What essential information should be given to consumers, appear on food packaging?

Food packaging should give clearer and more detailed information about how a food was grown or made; for example more information about where each ingredient came from and how it was processed. The emphasis on nutritional composition in labeling has been used to hide these important issues.

In your opinion, why and how to regulate the production or limit the consumption of ultra-processed foods?

Most ultra-processed foods are made by large food companies, and these companies are responsible for the intensive design, manufacturing, marketing, and distribution of these products. The best way to limit the consumption of ultra-processed foods is to impose direct restrictions on the ability of these companies to produce, distribute and market these products.

A French food manufacturer has just marketed a margarine for children, enriched with calcium and vitamin D. What inspires you?

Margarine is a highly processed product which involves the chemical transformation of vegetable oils, and the use of numerous additives to make the taste and appearance pleasant, and to imitate butter. Without these additives, it would look and taste horrible. Margarine manufacturers have focused their marketing on the nutritional profile of their products in order to conceal the degraded quality of their products and to suggest that margarine is more nutritious than butter.

Many studies associate the consumption of a food with the prevalence of a disease. For example, high-fiber almonds and cardiovascular disease. What do you think of this type of study?

Many of these studies overstate the role of single foods or single nutrients in causing or preventing chronic disease. Unique nutrients and unique foods need to be studied and interpreted within the broader context of their multiple interactions within foods and eating habits, as well as their broader social and ecological contexts.

Households are consuming more and more ultra-processed foods. What are the impacts of these foods on health?

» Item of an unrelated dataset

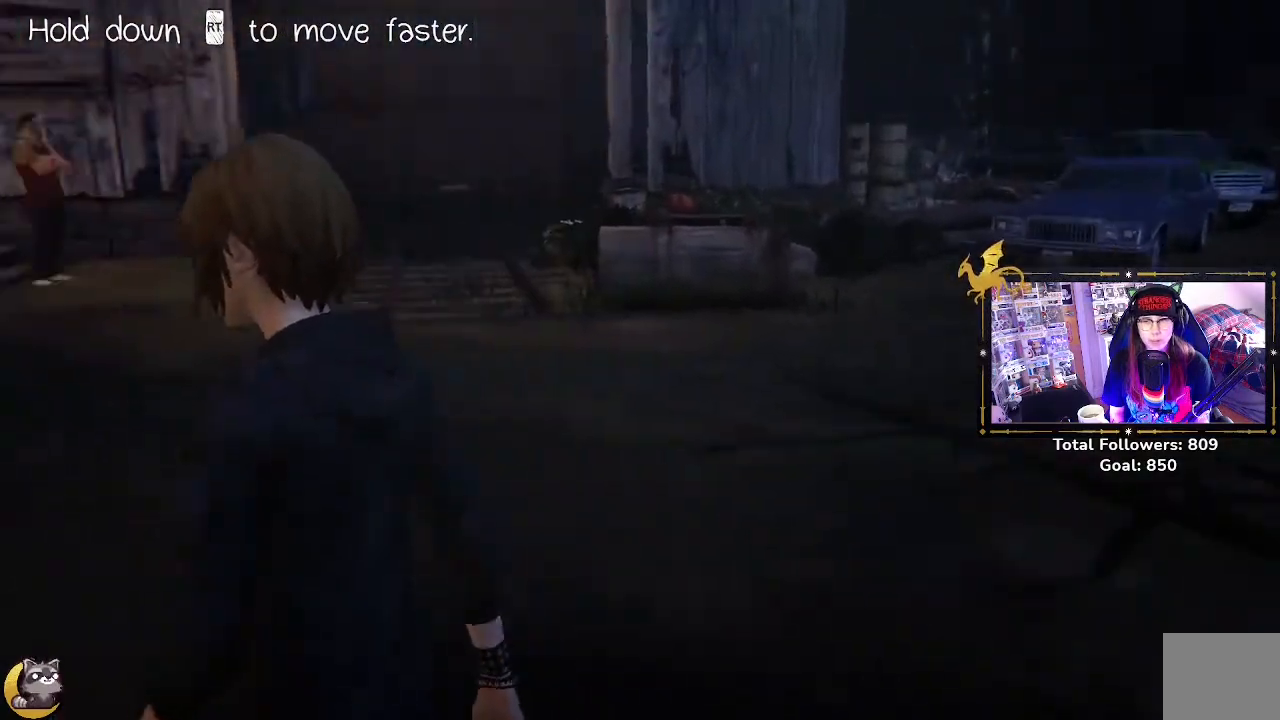
{"buttons": ["L2"], "left_stick": "up-left", "right_stick": "left", "events": []}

Ultra-processed foods are typically produced from ingredients that have been refined, broken down, and altered through processing. They are often high in sugar and require many additives. They have multiple harmful influences on our diet and our health.

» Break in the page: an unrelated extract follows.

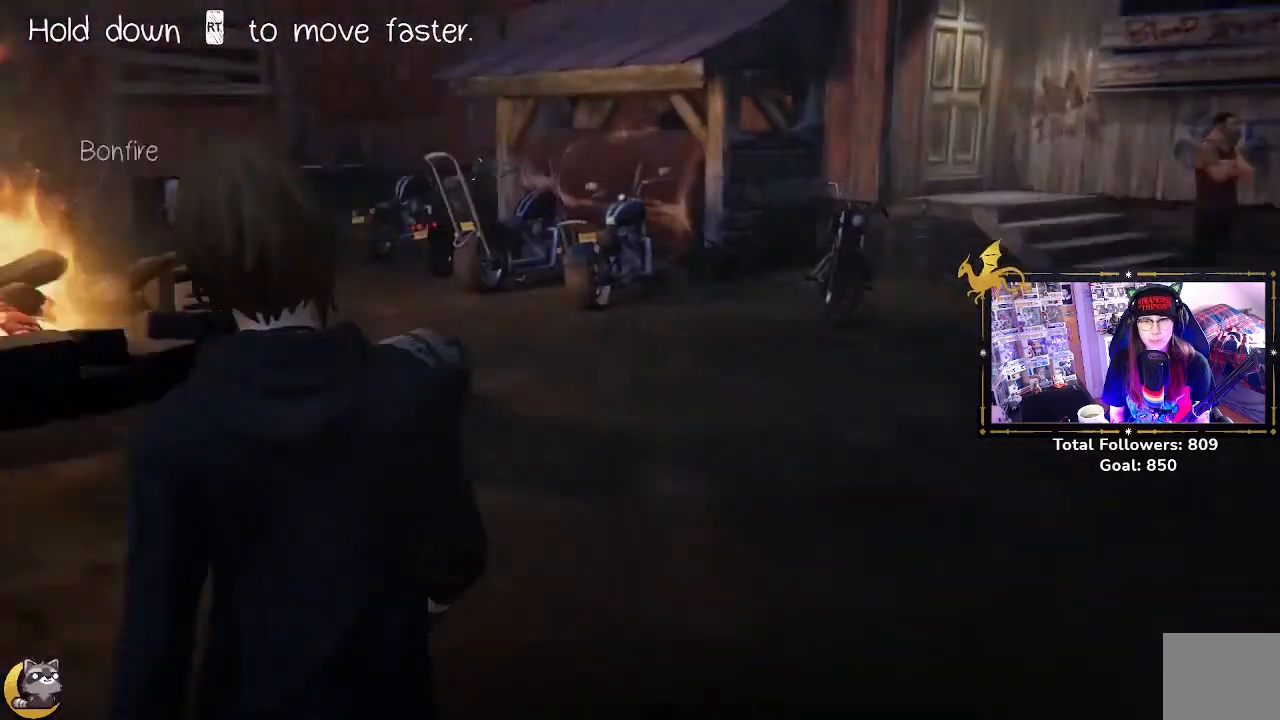
{"buttons": [], "left_stick": "center", "right_stick": "center", "events": [[100, "right_stick", "center"], [133, "L2", "up"], [133, "left_stick", "center"]]}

You collaborate with the team of Carlos Monteiro, at the origin of the Nova ranking. How do food manufacturers perceive this new classification?

Companies producing and promoting ultra-processed foods hate the NOVA classification because it allows us to identify and study their ultra-processed products precisely. Nor can the NOVA classification be manipulated by these corporations as nutrient-based classifications have been, for example by reformulating food composition to reduce levels or one or two nutrients.